Except that, as previously pointed out, it wasn’t.It was a corner of a dark plastic trash bag, one thrown or having flown out of the bed of a pick-up truck and having been buried under the dirt by the tires of a couple of weeks’ worth of cars and trucks and tractors. And since the throwing/flying of such bags has become, unfortunately, an increasingly more frequent event on my road, it took only another half-second for my brain to adjust and send the slightly less familiar, but more accurate message.

It is amazing to me the speed with which we see, interpret and react. In the unmeasurable length of time between seeing the squirrel and seeing the trash bag, I thought, "Gee, a squirrel. He’s black. I haven’t seen a black squirrel in a long time. Aren’t they usually around in winter? How cool is that, a black squirrel in summer! I hope he doesn’t run out in front of me. But it’s really not a squirrel. No, it’s a trash bag. That makes me so mad. Why do people throw trash on the road?" All within the time it took me to blink my eyes once.

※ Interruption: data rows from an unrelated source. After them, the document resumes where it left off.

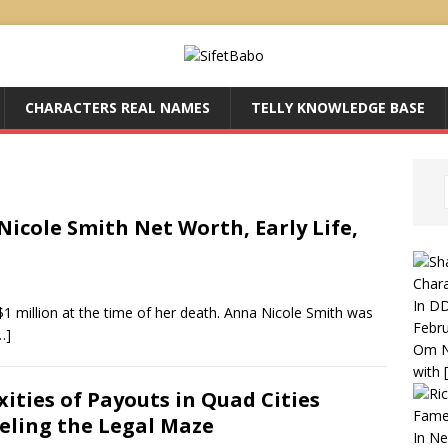
CHARACTERS REAL NAMES
TELLY KNOWLEDGE BASE
icole Smith Net Worth, Early Life,
Chara
In DD
1 million at the time of her death. Anna Nicole Smith was
Febru
…]
Om N
with
ities of Payouts in Quad Cities
Fame
eling the Legal Maze
In N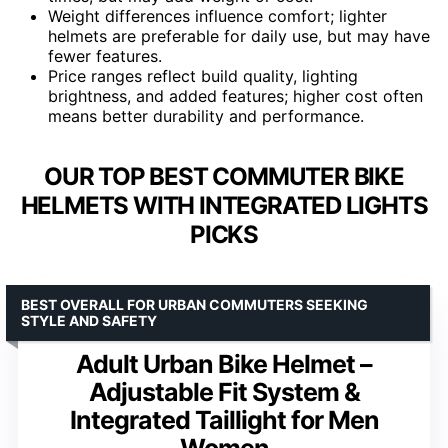
Weight differences influence comfort; lighter
helmets are preferable for daily use, but may have
fewer features.
Price ranges reflect build quality, lighting
brightness, and added features; higher cost often
means better durability and performance.
OUR TOP BEST COMMUTER BIKE
HELMETS WITH INTEGRATED LIGHTS
PICKS
BEST OVERALL FOR URBAN COMMUTERS SEEKING
STYLE AND SAFETY
Adult Urban Bike Helmet –
Adjustable Fit System &
Integrated Taillight for Men
Women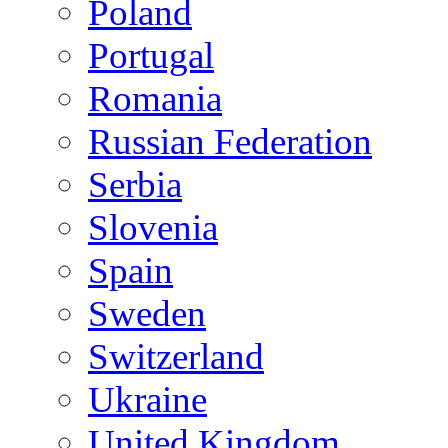
Poland
Portugal
Romania
Russian Federation
Serbia
Slovenia
Spain
Sweden
Switzerland
Ukraine
United Kingdom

One of our Juvenile Court judges is fond of explaining to young speeders that it takes an average of 1.5 seconds for a driver to respond to a visual stimulus by braking. "If you’re driving 70 miles an hour," he tells them, "you will have already traveled 160 feet before you can get your foot on the brake."

I was driving considerably less than 70 miles an hour that afternoon, so I’d probably gone only 50 feet or so when I lifted my foot toward the brake, another 25 when I realized the squirrel was not a squirrel.And – This is where I got really confused. – another 25 when my brain recalibrated again to determine that the squirrel that was a trash bag was, in fact, a squirrel.

A black squirrel sitting on his haunches, tiny little rodent hands up to his mouth.

Expectancy trumped by cynicism surprised by reality.

A few months ago I cut a cartoon out of the Sunday paper. A brother is looking for his little sister and finally finds her sitting at the base of a tree in which there is a tiny red door. "What are you doing?" he asks.

"Waiting to see the elf."

"There’s no elf," the exasperated brother explains. "The crazy old cartoonist who used to live here put that fake door on the tree to fool his kids."

Totally nonplused, the little sister insists that she has seen the elf herself. Big brother, obviously worldly wise and impatient, says, "I’ll believe it when I see it," and walks away.

Little sister retakes her seat at the base of the tree, props her elbows on her knees and says, "Sometimes things have to be believed to be seen."

I drove slowly past the black squirrel who, at the last moment, darted into the ditch. It bothered me that my brain had been so quick to adjust its perception, so eager to change delight to disgust, so ready to see what wasn’t really there. When did I start seeing a trash bag in every squirrel? When did it become not just easy, but automatic to choose the ordinary over the magical? When, I want to know, did I become the big brother instead of the little sister?